Bill Allan, 85, owner of Youngtown’s Allan’s Nursery, started his working life as an “apprentice butcher and slaughterman”.
“My father reckoned I was doing too much work for three pound thirty a week, so he pulled me out of the apprenticeship,” Mr Allan said.
After a stint in the Northern Territory, he returned to Tasmania to work in forestry planting pine trees.
On August 4, 1964, he opened Allan’s Nursery, originally on Glenelg St at South Launceston.
“The first day, my wife [who has since passed] and I raced home with the till to see how much we’d taken. We had seven pound ten,” he said.
“Business-wise, we increased turnover considerably until we got growing pains and the street became too narrow.”
They relocated to Prospect – which still exists as Allans Garden Centre, albeit under different ownership – and also began growing at locations including Rocherlea, Rosevears and Youngtown.
“At one stage we had 61 people working for us,” Mr Allan said, with the sprawling operation also including a landscaping and indoor plant hire business.

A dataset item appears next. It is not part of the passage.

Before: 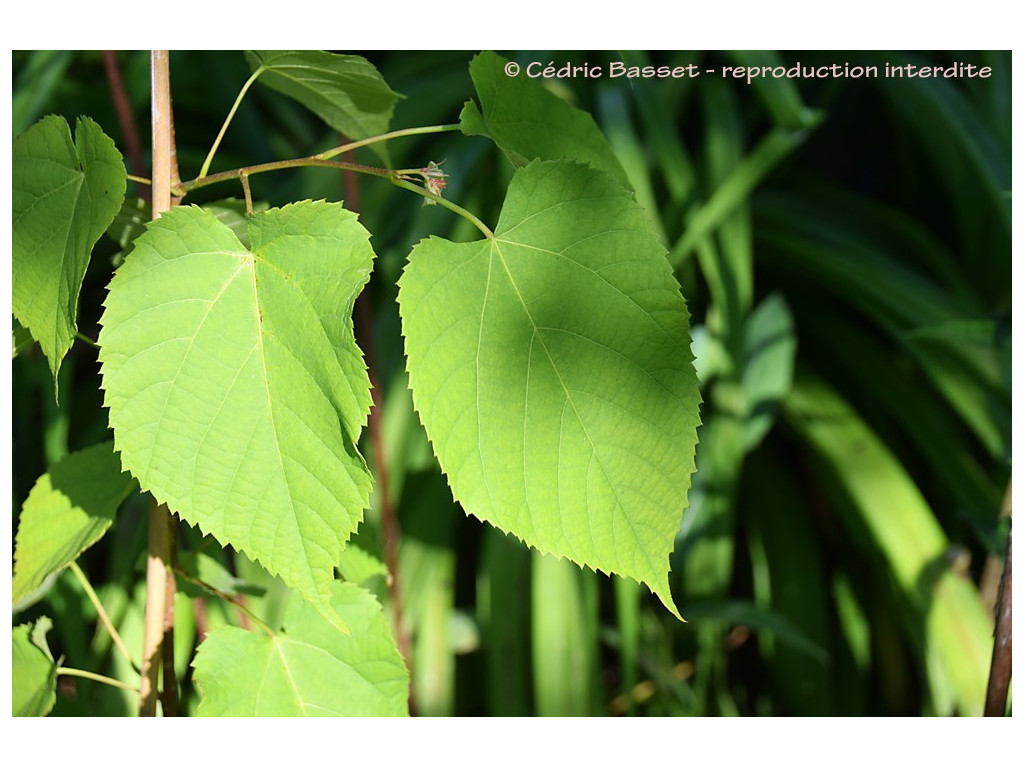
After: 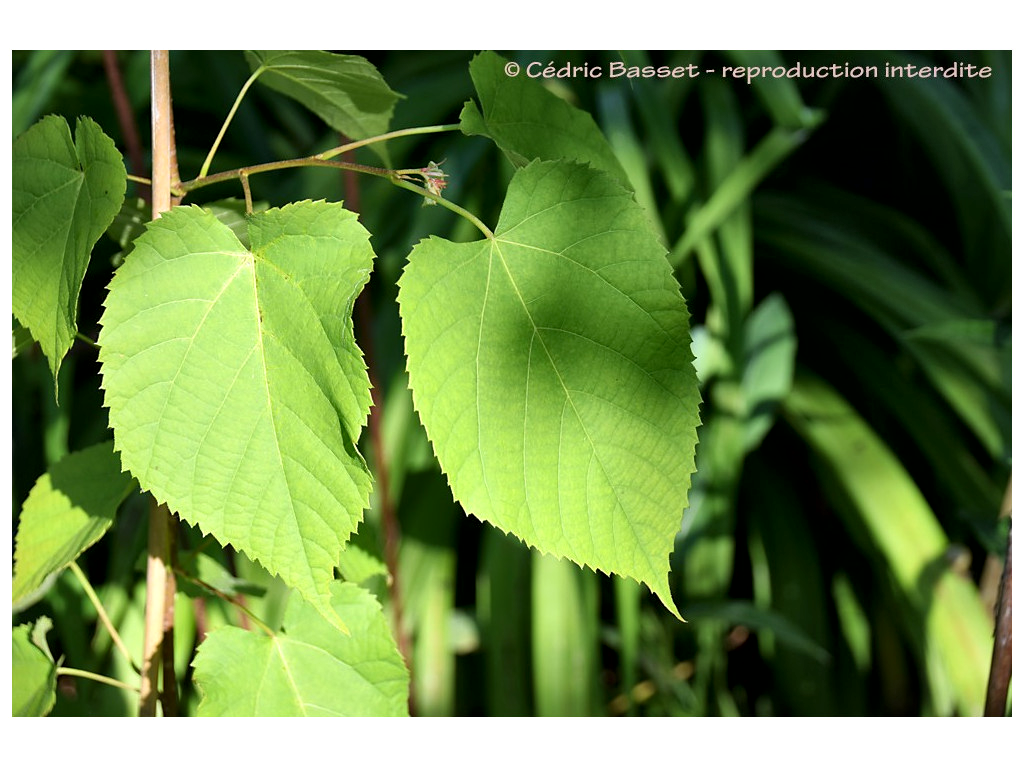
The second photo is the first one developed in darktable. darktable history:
local contrast: mode bilateral grid, contrast 26, coarseness 60, detail 151%, midtone range 0.2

Mr Allan’s operation continued to be leviathan in proportion, right up until earlier this year, when the landlord sold the nursery site to developers after Mr Allan was unable to find a buyer for his business, and it began winding down.
A buyer is still being sought for Mr Allan’s herb business, Renaissance Herbs, for which he holds the exclusive franchise in Tasmania.
Mr Allan estimates he has sold more than 14 million seedlings over his career, and would sell up to 10,000 plants per week, with loyal customers including the City of Launceston.
He said his looming retirement – Allan’s Nursery is expected to cease trading on December 1, with 25–30,000 plants still to sell – will be bittersweet.
“I’m going to miss getting up early of a morning and doing a day’s work,” Mr Allan said.
He said one of the most satisfying aspects of his career was building up relationships with “nurserymen” right across Australia.
“If I was growing a certain line and they couldn’t manage it, they’d find out the secrets we have, and vice versa,” Mr Allan said.
“It’s like a gamble growing plants, you’re not sure what the weather’s going to be, whether the demand would be there.”
A key project in Mr Allan’s retirement will be continuing work on the pansy he bred, known as ‘Storm Cloud,’ which is making waves in Germany, with a seed company “very interested”.
He is currently collecting seeds to send, diligently pollinating his creations, which come in 13 different colours.
Outside of his new pansy, Mr Allan has a greenhouse in his backyard that he expects will keep him very busy.
“I’m like a plumber with a leaking tap, I’ve got work there,” he said.